A lead relay technician identified a sliding link current transformer (CT) terminal block in the Breaker B5148 control panel (old style terminal block) and instructed one of the relay apprentices to replace the terminal block with the correct style. The relay technician did not perceive the importance of this activity being outside the originally planned work scope, did not have the emergent work activity reviewed by the licensee staff, and requested the work to be performed without written guidance. The relay apprentice began to replace the terminal board when a short to the current transformers feeding protection circuitry was initiated and Breaker B5122 tripped on overcurrent. Three subsequent attempts to reclose the breaker failed.

Due to the loss of the Pleasant Hills line, the SOC requested that ANO reduce total station output to 1150 MWe as quickly and safely as possible. At 11:38 a.m., Unit 1 proceeded to reduce reactor power to 48 percent power and Unit 2 reduced power to 95 percent power. The lead technician recognized that the terminal board replacement occurred out of sequence and that two phases of the control circuit were shorted together resulting in a simulated overcurrent condition that caused the protective relay to trip Breaker B5122. The lugs and cables were properly insulated to remove the short and Breaker B5122 was reclosed approximately 90 minutes after the initial breaker trip.

At 2:03 p.m. Unit 2 began power ascension to 100 percent power, and at 3:19 p.m. Unit 1 began power ascension to 100 percent. Both units achieved 100 percent power and all plant equipment operated as designed with no anomalies noted.

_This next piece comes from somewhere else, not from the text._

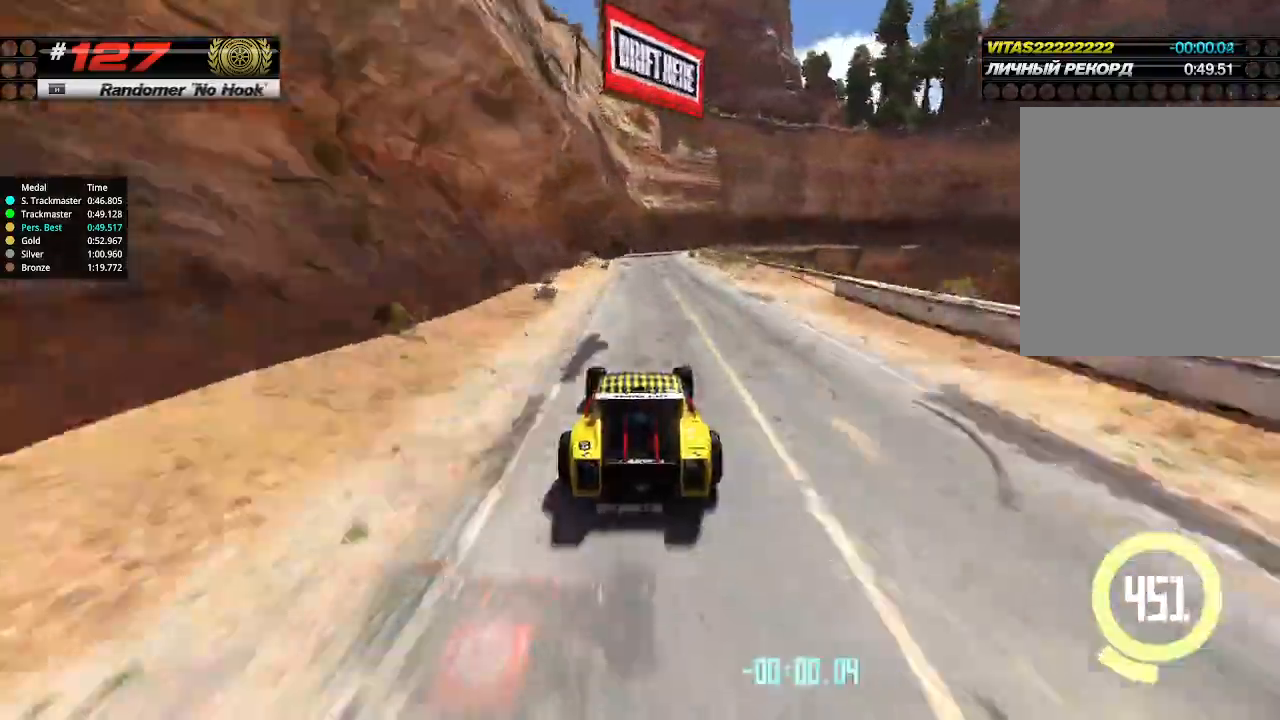
{"keys": ["right"], "events": [[100, "right", "down"], [133, "down", "down"], [200, "up", "up"], [466, "down", "up"]]}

Following an immediate work stand down, work on Breaker B5148 resumed three days later, on May 27, 2008. The licensees immediate corrective actions were to:

(1) relieve the individual that made the error,
(2) have ANO system engineers to perform two to three walkdowns on the switchyard per day,
(3) a daily afternoon phone call with ANO management to discussion progress, work items remaining and any new issues discovered, and
(4) assign more Entergy T&D supervision.
Analysis.

The inspectors determined that the failure of Entergy T&D to follow licensee approved work order instructions and procedures in the ANO electrical switchyard was a performance deficiency, and therefore a finding. The finding was more than minor because it was associated with the Human Error attribute and affected the Initiating Event Cornerstone objective to limit the likelihood of those events that upset plant stability during power operations. The significance of the finding was assessed using Manual Chapter 0609, Significance Determination Process, Phase 1 Worksheet. The

finding was determined to be of very low safety significance (Green) because it did not contribute to the likelihood that mitigation equipment or functions would not be available.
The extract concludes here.